= PROVIDED DATA =
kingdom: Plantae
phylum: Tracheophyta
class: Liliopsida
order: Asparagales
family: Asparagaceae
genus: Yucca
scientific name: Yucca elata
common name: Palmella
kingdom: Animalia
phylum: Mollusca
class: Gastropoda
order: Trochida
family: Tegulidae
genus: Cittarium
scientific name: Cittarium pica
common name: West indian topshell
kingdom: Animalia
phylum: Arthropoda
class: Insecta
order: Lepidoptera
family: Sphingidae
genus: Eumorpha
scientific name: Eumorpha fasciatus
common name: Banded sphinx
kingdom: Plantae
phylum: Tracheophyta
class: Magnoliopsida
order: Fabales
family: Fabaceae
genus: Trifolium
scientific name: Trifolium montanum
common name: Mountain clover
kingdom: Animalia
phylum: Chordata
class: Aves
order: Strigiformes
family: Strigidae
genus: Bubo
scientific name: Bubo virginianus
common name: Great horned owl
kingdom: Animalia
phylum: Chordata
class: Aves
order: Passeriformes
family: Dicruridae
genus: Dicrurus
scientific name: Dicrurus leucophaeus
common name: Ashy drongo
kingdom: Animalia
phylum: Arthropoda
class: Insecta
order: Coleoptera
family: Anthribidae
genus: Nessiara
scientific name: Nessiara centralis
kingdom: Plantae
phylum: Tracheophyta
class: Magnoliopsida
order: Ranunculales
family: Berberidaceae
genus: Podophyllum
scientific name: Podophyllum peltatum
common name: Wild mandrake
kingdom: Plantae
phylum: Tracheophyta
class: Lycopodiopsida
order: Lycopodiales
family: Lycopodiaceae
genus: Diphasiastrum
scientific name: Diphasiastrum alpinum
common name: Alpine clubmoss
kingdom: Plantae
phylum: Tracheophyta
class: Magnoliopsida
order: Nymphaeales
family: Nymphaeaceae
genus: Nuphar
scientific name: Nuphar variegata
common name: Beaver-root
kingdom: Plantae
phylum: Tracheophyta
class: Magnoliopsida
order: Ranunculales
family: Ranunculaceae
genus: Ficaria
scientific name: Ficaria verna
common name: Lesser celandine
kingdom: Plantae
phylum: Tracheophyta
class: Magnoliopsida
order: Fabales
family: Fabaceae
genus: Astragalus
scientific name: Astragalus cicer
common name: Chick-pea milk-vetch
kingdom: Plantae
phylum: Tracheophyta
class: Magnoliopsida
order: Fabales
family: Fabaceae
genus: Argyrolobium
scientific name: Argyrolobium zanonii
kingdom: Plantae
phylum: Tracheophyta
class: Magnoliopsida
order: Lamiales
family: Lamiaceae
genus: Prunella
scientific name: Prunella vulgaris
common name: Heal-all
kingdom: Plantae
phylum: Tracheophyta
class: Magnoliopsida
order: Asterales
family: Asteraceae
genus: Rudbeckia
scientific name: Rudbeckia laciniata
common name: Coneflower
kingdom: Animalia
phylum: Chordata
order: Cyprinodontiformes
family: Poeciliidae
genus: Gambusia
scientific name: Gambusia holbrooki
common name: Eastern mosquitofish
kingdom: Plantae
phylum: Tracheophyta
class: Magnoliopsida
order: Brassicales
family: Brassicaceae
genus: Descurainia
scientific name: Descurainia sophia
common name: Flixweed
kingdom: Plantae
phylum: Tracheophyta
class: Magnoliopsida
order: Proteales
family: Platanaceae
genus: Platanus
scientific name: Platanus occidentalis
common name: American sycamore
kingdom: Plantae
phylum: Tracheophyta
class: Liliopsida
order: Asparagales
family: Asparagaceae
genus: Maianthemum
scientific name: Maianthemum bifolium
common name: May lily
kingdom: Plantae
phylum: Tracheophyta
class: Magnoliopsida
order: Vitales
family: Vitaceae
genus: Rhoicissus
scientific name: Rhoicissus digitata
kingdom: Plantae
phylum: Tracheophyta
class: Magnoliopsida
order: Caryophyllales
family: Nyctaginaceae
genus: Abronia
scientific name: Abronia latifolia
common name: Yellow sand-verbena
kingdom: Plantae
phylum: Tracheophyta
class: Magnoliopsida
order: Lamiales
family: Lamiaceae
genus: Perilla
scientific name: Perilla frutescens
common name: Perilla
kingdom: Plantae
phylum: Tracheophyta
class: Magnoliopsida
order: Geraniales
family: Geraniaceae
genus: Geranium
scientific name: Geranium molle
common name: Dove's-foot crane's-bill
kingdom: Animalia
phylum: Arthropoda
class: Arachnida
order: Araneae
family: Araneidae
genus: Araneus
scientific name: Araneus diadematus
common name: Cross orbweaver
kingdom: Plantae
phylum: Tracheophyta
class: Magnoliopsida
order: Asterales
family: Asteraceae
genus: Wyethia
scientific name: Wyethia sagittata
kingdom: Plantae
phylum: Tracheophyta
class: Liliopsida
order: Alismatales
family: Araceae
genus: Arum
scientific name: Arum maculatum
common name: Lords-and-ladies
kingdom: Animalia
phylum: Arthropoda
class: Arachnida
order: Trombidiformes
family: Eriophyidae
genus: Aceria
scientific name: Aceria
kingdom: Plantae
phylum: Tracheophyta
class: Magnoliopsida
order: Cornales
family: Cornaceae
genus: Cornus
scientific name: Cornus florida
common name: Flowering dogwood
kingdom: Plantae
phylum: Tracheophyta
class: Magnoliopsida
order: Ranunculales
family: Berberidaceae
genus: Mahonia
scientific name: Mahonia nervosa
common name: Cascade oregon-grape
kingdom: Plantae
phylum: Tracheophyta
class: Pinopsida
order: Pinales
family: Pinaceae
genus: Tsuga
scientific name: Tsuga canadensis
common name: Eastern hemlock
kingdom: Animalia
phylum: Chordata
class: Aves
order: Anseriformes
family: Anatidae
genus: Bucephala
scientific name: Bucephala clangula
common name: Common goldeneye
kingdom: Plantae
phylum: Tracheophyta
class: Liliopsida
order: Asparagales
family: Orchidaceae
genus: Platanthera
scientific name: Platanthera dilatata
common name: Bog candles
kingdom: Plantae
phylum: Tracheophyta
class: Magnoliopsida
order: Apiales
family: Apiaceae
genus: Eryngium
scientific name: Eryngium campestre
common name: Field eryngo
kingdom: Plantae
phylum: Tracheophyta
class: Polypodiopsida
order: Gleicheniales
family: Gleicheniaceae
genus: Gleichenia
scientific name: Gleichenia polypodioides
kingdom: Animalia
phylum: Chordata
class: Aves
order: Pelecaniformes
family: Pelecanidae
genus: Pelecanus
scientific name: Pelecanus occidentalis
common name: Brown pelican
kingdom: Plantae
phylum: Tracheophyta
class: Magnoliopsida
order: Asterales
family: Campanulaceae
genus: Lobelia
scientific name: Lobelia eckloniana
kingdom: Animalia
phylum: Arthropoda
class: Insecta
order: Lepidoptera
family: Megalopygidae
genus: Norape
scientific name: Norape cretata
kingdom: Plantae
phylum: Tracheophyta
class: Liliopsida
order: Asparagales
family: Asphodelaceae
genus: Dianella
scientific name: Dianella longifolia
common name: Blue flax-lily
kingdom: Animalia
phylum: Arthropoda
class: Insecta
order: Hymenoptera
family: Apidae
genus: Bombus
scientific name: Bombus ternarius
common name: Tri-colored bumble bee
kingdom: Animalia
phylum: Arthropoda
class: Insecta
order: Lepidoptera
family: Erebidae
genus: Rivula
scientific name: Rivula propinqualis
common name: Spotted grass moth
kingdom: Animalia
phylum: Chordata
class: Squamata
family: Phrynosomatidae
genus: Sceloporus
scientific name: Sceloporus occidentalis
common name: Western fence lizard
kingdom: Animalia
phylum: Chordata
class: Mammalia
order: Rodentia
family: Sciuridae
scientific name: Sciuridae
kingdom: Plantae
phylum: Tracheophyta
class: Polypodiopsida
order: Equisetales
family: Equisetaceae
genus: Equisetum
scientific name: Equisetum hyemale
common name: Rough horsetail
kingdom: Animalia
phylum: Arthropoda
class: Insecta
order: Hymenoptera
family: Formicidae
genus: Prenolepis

= EXERCISE REQUIREMENTS =
Rewrite the listing above from its first line down through the line containing "order: Coleoptera", changing every "common name" to "vernacular name" and keeping all else the same.

= RESULT OF THIS EXERCISE =
kingdom: Plantae
phylum: Tracheophyta
class: Liliopsida
order: Asparagales
family: Asparagaceae
genus: Yucca
scientific name: Yucca elata
vernacular name: Palmella
kingdom: Animalia
phylum: Mollusca
class: Gastropoda
order: Trochida
family: Tegulidae
genus: Cittarium
scientific name: Cittarium pica
vernacular name: West indian topshell
kingdom: Animalia
phylum: Arthropoda
class: Insecta
order: Lepidoptera
family: Sphingidae
genus: Eumorpha
scientific name: Eumorpha fasciatus
vernacular name: Banded sphinx
kingdom: Plantae
phylum: Tracheophyta
class: Magnoliopsida
order: Fabales
family: Fabaceae
genus: Trifolium
scientific name: Trifolium montanum
vernacular name: Mountain clover
kingdom: Animalia
phylum: Chordata
class: Aves
order: Strigiformes
family: Strigidae
genus: Bubo
scientific name: Bubo virginianus
vernacular name: Great horned owl
kingdom: Animalia
phylum: Chordata
class: Aves
order: Passeriformes
family: Dicruridae
genus: Dicrurus
scientific name: Dicrurus leucophaeus
vernacular name: Ashy drongo
kingdom: Animalia
phylum: Arthropoda
class: Insecta
order: Coleoptera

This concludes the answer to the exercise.